◆ **TASK OBJECTIVE**
From the line with "I encourage you" to the last line of the data below, repeat every line exactly and add nothing.

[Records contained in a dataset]
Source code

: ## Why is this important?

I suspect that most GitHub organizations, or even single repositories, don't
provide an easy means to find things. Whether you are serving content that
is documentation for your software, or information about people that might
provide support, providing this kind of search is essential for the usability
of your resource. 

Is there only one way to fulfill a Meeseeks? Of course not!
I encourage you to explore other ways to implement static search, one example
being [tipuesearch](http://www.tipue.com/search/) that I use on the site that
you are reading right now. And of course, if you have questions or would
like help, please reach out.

◆ **ANSWER FOR THIS EXERCISE**
I encourage you to explore other ways to implement static search, one example
being [tipuesearch](http://www.tipue.com/search/) that I use on the site that
you are reading right now. And of course, if you have questions or would
like help, please reach out.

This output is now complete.